6 The LORD executeth righteousness and judgment for all that are oppressed. 
7 He made known his ways unto Moses, his acts unto the children of Israel. 
8 The LORD is merciful and gracious, slow to anger, and plenteous in mercy. 
9 He will not always chide: neither will he keep his anger for ever. 
10 He hath not dealt with us after our sins; nor rewarded us according to our iniquities. 
11 For as the heaven is high above the earth, so great is his mercy toward them that fear him. 
12 As far as the east is from the west, so far hath he removed our transgressions from us. 
13 Like as a father pitieth his children, so the LORD pitieth them that fear him. 
14 For he knoweth our frame; he remembereth that we are dust. 
15 As for man, his days are as grass: as a flower of the field, so he flourisheth. 
16 For the wind passeth over it, and it is gone; and the place thereof shall know it no more. 
17 But the mercy of the LORD is from everlasting to everlasting upon them that fear him, and his righteousness unto children's children; 
18 To such as keep his covenant, and to those that remember his commandments to do them. 
19 The LORD hath prepared his throne in the heavens; and his kingdom ruleth over all. 
20 Bless the LORD, ye his angels, that excel in strength, that do his commandments, hearkening unto the voice of his word. 
21 Bless ye the LORD, all ye his hosts; ye ministers of his, that do his pleasure. 
22 Bless the LORD, all his works in all places of his dominion: bless the LORD, O my soul.

_A.V._

Here is what John Calvin wrote, taken from his commentary. 



> "œBy this psalm every godly man is taught to give thanks to God for the mercies bestowed upon himself in particular, and then for the grace which God as vouchsafed to all his chosen ones in common, by making a covenant of salvation with them in his law, that he might make them partakers of his adoption.
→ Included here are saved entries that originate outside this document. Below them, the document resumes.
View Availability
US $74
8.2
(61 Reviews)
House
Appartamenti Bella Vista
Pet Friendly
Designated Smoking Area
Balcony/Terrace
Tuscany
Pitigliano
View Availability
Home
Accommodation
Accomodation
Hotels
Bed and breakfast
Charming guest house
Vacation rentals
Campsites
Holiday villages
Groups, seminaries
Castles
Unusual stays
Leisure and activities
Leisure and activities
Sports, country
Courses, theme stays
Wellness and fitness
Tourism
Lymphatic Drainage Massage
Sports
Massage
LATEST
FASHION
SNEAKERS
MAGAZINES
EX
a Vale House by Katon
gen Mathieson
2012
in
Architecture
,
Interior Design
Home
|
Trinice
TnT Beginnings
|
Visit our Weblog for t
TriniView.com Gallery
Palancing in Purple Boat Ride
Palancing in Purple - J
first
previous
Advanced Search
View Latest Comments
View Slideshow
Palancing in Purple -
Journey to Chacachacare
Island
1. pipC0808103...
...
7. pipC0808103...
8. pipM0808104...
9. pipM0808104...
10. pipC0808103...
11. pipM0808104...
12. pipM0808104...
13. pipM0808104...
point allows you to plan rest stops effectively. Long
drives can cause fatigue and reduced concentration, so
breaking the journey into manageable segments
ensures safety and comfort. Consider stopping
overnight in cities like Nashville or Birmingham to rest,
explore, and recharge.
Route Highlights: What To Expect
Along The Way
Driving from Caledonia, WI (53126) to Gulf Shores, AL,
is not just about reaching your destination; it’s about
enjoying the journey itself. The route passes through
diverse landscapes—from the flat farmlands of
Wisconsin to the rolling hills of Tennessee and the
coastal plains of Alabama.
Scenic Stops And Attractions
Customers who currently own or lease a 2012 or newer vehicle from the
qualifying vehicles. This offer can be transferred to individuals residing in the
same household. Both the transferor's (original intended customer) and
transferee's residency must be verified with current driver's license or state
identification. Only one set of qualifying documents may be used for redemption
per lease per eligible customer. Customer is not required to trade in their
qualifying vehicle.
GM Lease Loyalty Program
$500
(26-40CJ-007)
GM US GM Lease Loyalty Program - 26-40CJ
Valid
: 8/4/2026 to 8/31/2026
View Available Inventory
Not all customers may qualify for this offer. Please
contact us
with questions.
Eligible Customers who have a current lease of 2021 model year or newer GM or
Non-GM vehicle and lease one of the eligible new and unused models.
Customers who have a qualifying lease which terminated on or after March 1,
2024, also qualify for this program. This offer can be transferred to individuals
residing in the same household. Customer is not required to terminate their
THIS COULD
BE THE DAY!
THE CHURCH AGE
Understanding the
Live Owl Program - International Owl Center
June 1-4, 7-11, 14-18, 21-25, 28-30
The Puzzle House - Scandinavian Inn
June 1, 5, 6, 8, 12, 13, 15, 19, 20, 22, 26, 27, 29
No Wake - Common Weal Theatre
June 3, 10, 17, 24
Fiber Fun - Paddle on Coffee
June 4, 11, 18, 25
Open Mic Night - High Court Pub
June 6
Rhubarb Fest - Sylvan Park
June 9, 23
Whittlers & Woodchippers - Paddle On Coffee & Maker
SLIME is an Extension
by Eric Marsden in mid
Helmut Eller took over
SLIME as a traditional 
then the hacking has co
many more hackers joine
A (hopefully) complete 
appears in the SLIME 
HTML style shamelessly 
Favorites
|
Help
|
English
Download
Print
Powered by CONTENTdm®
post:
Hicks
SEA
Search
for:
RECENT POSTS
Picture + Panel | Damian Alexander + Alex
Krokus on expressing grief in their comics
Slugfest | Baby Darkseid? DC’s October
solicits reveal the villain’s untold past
But the Psalmist chiefly magnifies the mercy by which God sustains and bears with his people; and that not on account of any merit or worth of theirs, for they only deserve to be visited with severe punishment, but because he compassionates their frailty. The psalm is at length concluded with a general ascription of praise to God."



[Edited on 7-27-2006 by jaybird0827]


----------



## VirginiaHuguenot (Jul 27, 2006)

Psalm 103 was the last psalm sung by James Renwick before he was executed, according to John Howie in _Scots Worthies_.


----------



## VirginiaHuguenot (Jul 27, 2006)

Robert McWatty Russell in _The Psalms in Worship_, ed. John Naugher, describes Psalm 103 as "the pearl of the Psalter."


----------



## VirginiaHuguenot (Jul 27, 2006)

Andrew Bonar:



> How often have saints in Scotland sung this Psalm in days when they celebrated the Lord's Supper! It is thereby specially known in our land. It is connected also with a remarkable case in the days of John Knox. Elizabeth Adamson, a woman who attended on his preaching, "because he more fully opened the fountain of God's mercies than others did," was led to Christ and to rest, on hearing this Psalm, after enduring such agony of soul that she said, concerning racking pains of body, "A thousand years of this torment, and ten times more joined", are not to be compared to a quarter of an hour of my soul's trouble. She asked for this Psalm again before departing: "It was in receiving it that my troubled soul first tasted God's mercy, which is now sweeter to me than if all the kingdoms of the earth were given me to possess."


----------



## jaybird0827 (Jul 28, 2006)

What a testimony!


----------